▶ **Work to complete**
Quote word for word the lines of the records, starting at the line containing "time the watch" and ending at the line containing "Output: 9:29".

▶ **Available records**
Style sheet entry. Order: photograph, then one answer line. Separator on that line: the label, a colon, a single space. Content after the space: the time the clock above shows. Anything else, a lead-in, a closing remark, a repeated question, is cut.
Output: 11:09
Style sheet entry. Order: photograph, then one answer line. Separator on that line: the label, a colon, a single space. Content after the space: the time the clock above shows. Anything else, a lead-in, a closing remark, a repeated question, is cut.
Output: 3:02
...
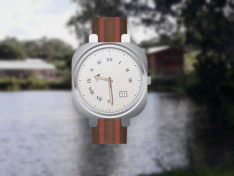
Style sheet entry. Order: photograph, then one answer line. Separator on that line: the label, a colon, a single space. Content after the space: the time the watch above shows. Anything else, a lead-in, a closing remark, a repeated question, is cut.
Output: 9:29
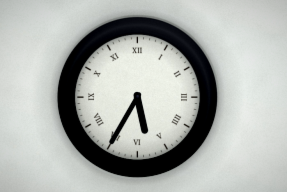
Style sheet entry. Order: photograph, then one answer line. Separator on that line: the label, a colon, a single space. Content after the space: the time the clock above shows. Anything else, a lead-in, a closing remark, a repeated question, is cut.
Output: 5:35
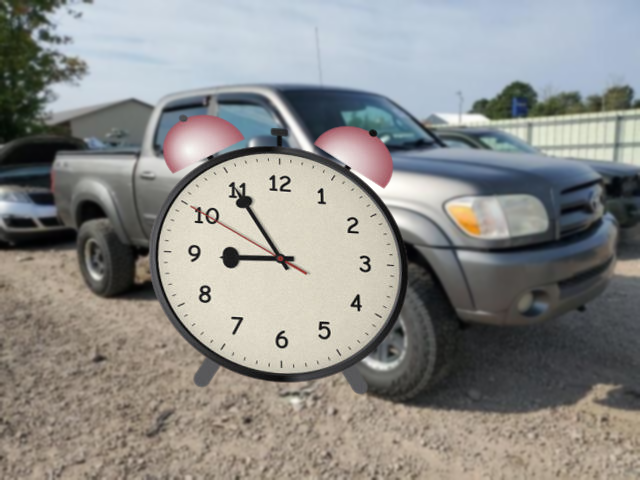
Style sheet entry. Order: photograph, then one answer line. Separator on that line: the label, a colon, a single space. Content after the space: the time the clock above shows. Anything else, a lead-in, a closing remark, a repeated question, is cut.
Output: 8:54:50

▶ **Exercise result**
Style sheet entry. Order: photograph, then one answer line. Separator on that line: the label, a colon, a single space. Content after the space: the time the watch above shows. Anything else, a lead-in, a closing remark, a repeated question, is cut.
Output: 9:29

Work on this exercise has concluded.